An Expert’s Take on Increasing Regulations

Brent Puzak has worked for convenience stores for over two decades. During that time, he learned first-hand about the challenges facing each department. So we brought him in to share his perspective on how teams of all sizes can scale their operations amidst increasing regulations. 

Read his take below.


During my time working for convenience stores, I’ve learned that Compliance Managers face unique challenges. They need to answer complex questions and focus on the day-to-day tasks necessary to follow state and federal regulations. Finding that balance between increasing revenue while meeting the needs of stakeholders, regulators, and public health is hard.

The role of the Director and Compliance Manager is complex. Their job is three-fold:

  1. Keeping stores and tanks operational while taking the pressure off store personnel. 
  2. Find solutions for operators.
  3. Ensure their actions comply fully with all regulations.

My tenure with convenience stores gave me a 360-degree view of these segments: employees, operators, and regulators. It allowed me to work with massive amounts of data and interpret it from many perspectives in a way that minimized disruption.

Here are some of the lessons I’ve learned along the way.

How do regulations create challenges for compliance teams?

The biggest challenge facing the industry over the last several years is the updated underground storage tank (UST) regulations. The 2005 Energy Policy Act created a greater focus on compliance for the c-store industry. The new double-wall requirements have added a layer of complexity for compliance teams.

Because of this, convenience store owners now need to turn their attention to a new problem: How can they better manage increasing regulations? Their old ways of managing data and performing inspections are no longer sustainable. These new requirements go beyond the scope of what your average compliance manager can handle manually. 

For example, before the 2005 Energy Policy Act, a lot of people were using SIR and CSLD for their method of release detection. Then interstitial monitoring became a rule. There are more sensors in the storage tanks pulling more data than ever before and stores need to collect that data on an ongoing basis.

People who managed their data on Excel spreadsheets struggled to keep up with the workload. A lot of people looked for systems to help them better manage their business to keep pace with their growth. As you can imagine, using remote technology to access, store, and check data is far easier than checking gauges manually and sorting every spreadsheet by hand. It makes a compliance manager’s job much easier, much cheaper, and much more effective.

Because of its convenience and functionality, we’ve seen software evolve from a nice-to-have to a critical need in the industry.

How do c-store compliance teams solve these challenges?

Owners and operators have had to figure out how to manage the firehose of data. They’ve realized that spreadsheets, which they'd been using for years, weren’t going to cut it. An increase in compliance requirements means more testing and inspections. And more scrutiny means finding more issues to resolve. 

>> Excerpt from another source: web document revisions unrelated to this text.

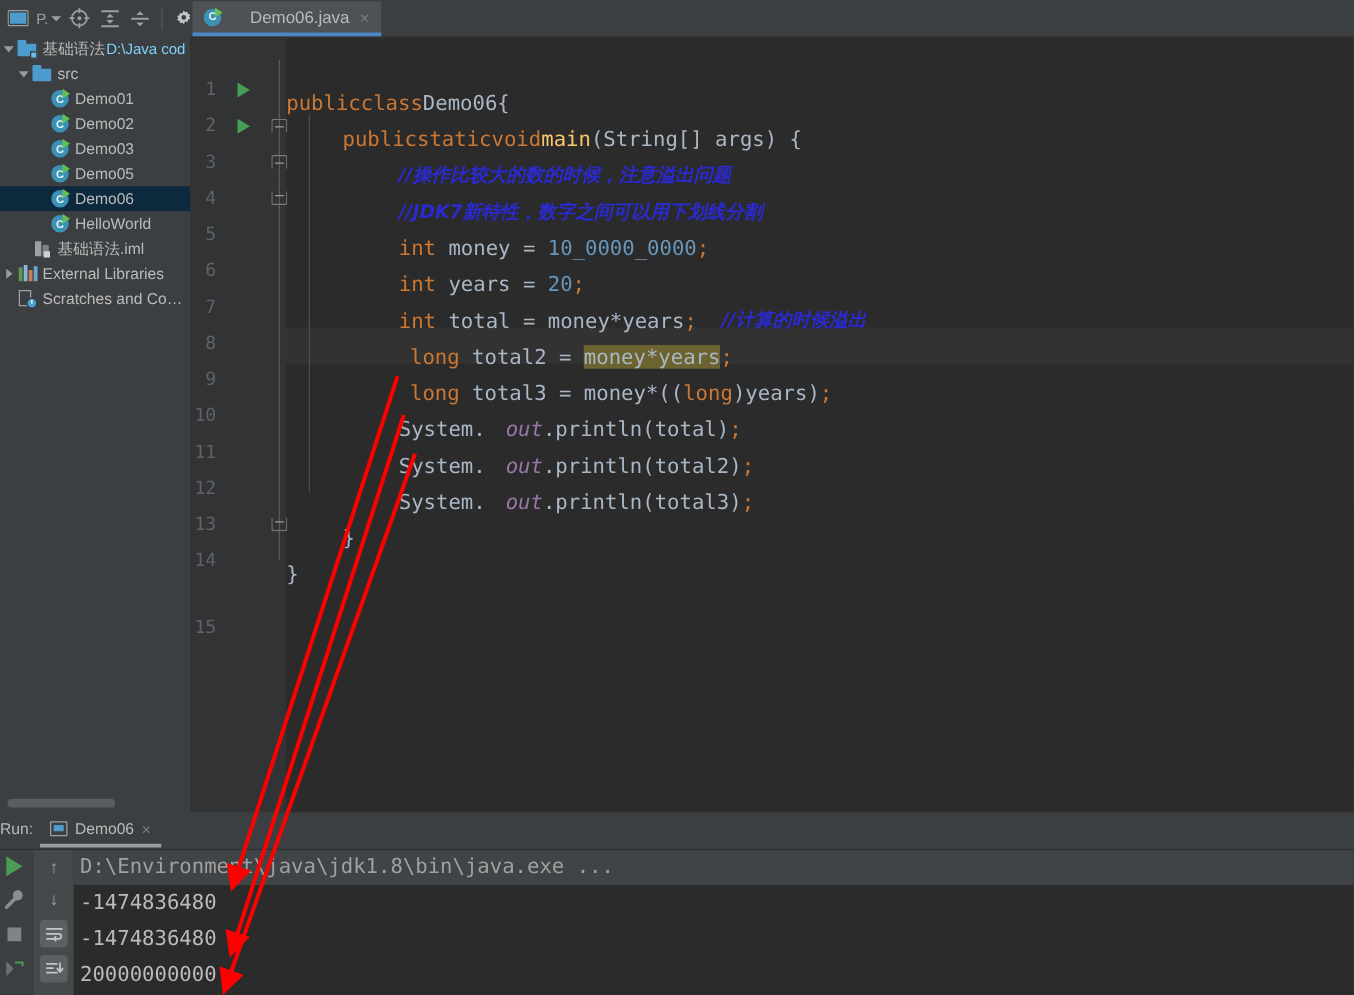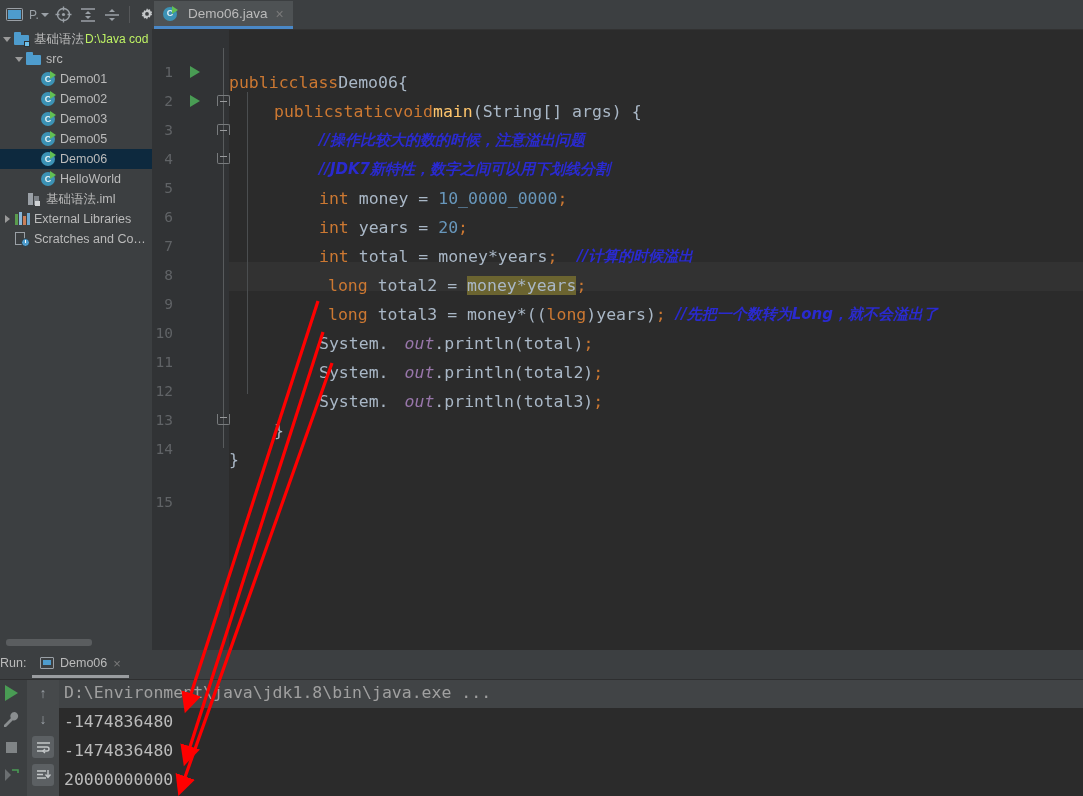--- a/index.html
+++ b/index.html
@@ -45,7 +45,7 @@
     display: flex; align-items: center; gap: 6px;
     border-bottom: 3px solid #4a88c7;
   }
-  .tab-label { color: #bbbbbb; font-size: 13.5px; }
+  .tab-label { color: #bbbbbb; font-size: 13.5px; margin-left: 12px; }
   .tab-close { color: #7a7a7a; font-size: 14px; line-height: 1; padding-left: 2px; }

The amount of data required to meet regulations has almost tripled now that the 2005 Energy Policy Act is in place. These new requirements have placed an extra burden on compliance staff and organizations as a whole. Depending on the types of systems in operation, periodic testing and release detection must be completed to ensure overall system integrity, while monthly visual inspections ensure that irregular operating conditions are caught to minimize and prevent impacts to the environment. Many of these tests and inspections are new requirements and add additional visibility and tracking to each site.

In fact, some customers have seen an increase of 30,000 or more component tests and inspections over a two to three-year period! 

Store owners want to remain compliant, but they need help to scale at this order of magnitude. It is humanly impossible to track such an enormous amount of data without some tracking system in place. Operators need to find platforms that allow them to manage compliance aspects more effectively; the data needs to be housed somewhere, and ideally someplace that’s easy to navigate and sort.

Customers are looking to cloud technology for its vast storage capabilities. Cloud software allows them to access data remotely from anywhere and share it more globally. This flexibility gives them visibility to critical compliance information and more control over the way people work.

Once compliance teams have access to a central source of truth and have experienced first-hand the value of technology, they embrace digital transformation.

Wrap up

In my experience, it's important to have a system in place that gives me visibility into all the data. I want to make sure I'm not missing anything that regulators need and I want a way to report on compliance efficiently.

At my last company, using Titan's software allowed me to do that. Today, as a Titan team member, I help other convenience stores transform how they handle their mountain of data. 

Best of all, the technology will continue to evolve and grow as regulations do. If there's one thing I've learned in this industry--regulations tend to only increase.